## Passage shown:
• • • •
Jul 24th - We had a family meeting on Thursday with all the therapists and specialists. Much to our disappointment they did not feel that Kyle's feeding issues would improve significant enough to warrant an extended stay in the inpatient setting. They claimed that because of Kyle's prematurity and brain injuries, he is developmentally delayed which is a big part of his feeding issues. He scored at a 4 months level for speech, gross motor, and fine motor skills. They said until he had more core strength to sit up and can support himself better (he's doing it now but he hasn't "mastered it") which also builds better lateral tongue movements and rolling the tongue into different positions to chew and eat properly, more gut maturity (they claimed his vomiting and the need to reduce his feeds as the day goes on because he tends to vomit more as the day goes on is a sign of poor gut function which will take time to mature), and more hand-eye coordination as his vision improves, his feeding issues cannot be resolved. While a lot of it did make sense we did not necessarily agree with their assessment.
• • • •
## Data excerpts:
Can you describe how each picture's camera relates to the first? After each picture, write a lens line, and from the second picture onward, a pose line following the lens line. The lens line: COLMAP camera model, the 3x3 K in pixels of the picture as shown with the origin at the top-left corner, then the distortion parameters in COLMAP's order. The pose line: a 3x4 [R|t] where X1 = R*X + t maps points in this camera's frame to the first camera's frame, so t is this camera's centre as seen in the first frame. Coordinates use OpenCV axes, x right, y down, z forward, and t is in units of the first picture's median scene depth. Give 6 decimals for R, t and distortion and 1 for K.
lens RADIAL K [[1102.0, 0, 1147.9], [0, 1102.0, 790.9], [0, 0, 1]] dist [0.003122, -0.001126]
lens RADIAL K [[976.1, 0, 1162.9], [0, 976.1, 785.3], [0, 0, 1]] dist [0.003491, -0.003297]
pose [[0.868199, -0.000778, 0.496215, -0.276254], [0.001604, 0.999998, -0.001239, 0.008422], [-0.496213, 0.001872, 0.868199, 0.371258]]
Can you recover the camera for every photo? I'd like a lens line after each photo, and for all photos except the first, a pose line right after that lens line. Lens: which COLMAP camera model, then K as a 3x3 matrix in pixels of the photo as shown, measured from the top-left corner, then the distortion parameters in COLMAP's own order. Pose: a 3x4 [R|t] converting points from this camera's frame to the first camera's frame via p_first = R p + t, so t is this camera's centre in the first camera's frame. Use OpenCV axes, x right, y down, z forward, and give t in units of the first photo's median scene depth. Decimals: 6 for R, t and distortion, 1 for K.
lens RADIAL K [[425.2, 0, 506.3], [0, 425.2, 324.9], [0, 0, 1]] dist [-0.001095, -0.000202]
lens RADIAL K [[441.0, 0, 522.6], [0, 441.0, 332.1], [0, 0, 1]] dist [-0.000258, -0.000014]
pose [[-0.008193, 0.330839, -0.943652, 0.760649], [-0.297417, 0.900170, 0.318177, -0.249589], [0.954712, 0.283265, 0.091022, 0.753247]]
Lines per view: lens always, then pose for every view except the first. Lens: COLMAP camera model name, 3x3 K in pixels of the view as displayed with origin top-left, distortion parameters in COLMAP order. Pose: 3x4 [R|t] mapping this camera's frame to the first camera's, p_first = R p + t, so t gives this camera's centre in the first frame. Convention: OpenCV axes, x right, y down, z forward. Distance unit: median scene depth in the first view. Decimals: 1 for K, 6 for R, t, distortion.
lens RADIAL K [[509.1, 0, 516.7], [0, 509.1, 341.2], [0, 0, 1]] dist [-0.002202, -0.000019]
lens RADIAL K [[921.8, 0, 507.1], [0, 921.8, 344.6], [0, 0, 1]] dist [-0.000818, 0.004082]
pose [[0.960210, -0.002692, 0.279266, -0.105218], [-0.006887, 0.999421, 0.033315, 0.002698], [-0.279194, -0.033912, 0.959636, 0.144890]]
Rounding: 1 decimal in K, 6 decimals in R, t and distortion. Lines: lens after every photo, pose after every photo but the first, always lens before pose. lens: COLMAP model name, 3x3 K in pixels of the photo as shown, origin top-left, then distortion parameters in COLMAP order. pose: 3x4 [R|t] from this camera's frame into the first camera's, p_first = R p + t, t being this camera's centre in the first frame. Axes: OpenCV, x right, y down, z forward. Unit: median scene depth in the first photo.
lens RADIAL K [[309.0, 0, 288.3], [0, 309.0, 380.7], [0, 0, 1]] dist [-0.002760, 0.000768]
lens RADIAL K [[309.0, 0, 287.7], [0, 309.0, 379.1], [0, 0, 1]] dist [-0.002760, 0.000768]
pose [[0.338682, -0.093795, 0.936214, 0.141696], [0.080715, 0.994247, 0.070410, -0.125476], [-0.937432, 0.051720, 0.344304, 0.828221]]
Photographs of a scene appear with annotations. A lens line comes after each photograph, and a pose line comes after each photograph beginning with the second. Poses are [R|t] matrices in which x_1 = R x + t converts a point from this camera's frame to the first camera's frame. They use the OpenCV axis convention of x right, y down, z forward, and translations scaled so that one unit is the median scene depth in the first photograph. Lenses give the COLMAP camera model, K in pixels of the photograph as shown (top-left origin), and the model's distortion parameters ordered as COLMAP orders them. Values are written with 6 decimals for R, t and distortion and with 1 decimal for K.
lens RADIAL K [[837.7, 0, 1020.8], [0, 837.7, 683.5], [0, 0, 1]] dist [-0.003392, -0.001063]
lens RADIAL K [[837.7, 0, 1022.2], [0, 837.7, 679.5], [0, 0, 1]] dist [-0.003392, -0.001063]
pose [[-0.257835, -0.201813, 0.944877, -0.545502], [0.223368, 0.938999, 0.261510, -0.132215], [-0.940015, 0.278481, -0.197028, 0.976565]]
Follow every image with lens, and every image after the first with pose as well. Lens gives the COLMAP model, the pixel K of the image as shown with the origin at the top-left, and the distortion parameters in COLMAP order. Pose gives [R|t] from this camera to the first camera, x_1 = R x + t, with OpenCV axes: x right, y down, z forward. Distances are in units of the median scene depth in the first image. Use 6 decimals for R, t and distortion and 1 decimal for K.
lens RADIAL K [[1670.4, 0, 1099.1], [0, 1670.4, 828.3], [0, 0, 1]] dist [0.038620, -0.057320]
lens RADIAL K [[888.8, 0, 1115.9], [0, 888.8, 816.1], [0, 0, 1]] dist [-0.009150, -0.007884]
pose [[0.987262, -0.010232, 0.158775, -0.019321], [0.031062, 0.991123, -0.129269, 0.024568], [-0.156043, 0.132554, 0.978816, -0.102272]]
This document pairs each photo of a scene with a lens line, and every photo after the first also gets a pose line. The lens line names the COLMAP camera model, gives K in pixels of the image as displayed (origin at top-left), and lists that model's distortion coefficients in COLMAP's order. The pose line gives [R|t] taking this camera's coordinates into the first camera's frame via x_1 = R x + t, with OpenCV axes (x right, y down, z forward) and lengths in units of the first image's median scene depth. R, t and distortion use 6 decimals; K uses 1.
• • • •
## Exercise brief:
Can you continue the July 24th update on Kyle's feeding, starting right after its last sentence?

## Result below:
They wanted to send us home on Tuesday and to continue to work on all of his issues on an outpatient basis but we requested to stay until we have get all the outpatient and additional in-home services coordinated so that we can have a smooth transition when we go home. They agreed so we are staying here for two more weeks.

He had a bad feeding session on Saturday morning where the weekend speech therapist was being too forceful with the finger feeding and we promptly asked for a replacement for the afternoon session. I was so afraid that all the work we've done so far to try to overcome his oral aversion was negated by that one session. But he seemed to be doing much better when we tried ourselves later so hopefully that one bad session did not have lingering effects.

On the up side Kyle is improving greatly on his motor skills. He is now bearing weight on his legs much better with the help of the stander and knee immobilizers. Even when he doesn't have them on and is not in his stander he is able to be on his feet with his legs straight and his back straight. He was never able to do that before at home. He is now also able to sit all the way up from his boppy pillow. He did it for the first time yesterday and today he is able to sit straight up within 2 seconds.

I am of course still hopeful that he will be able to take at least some food orally in the next two weeks before we go home.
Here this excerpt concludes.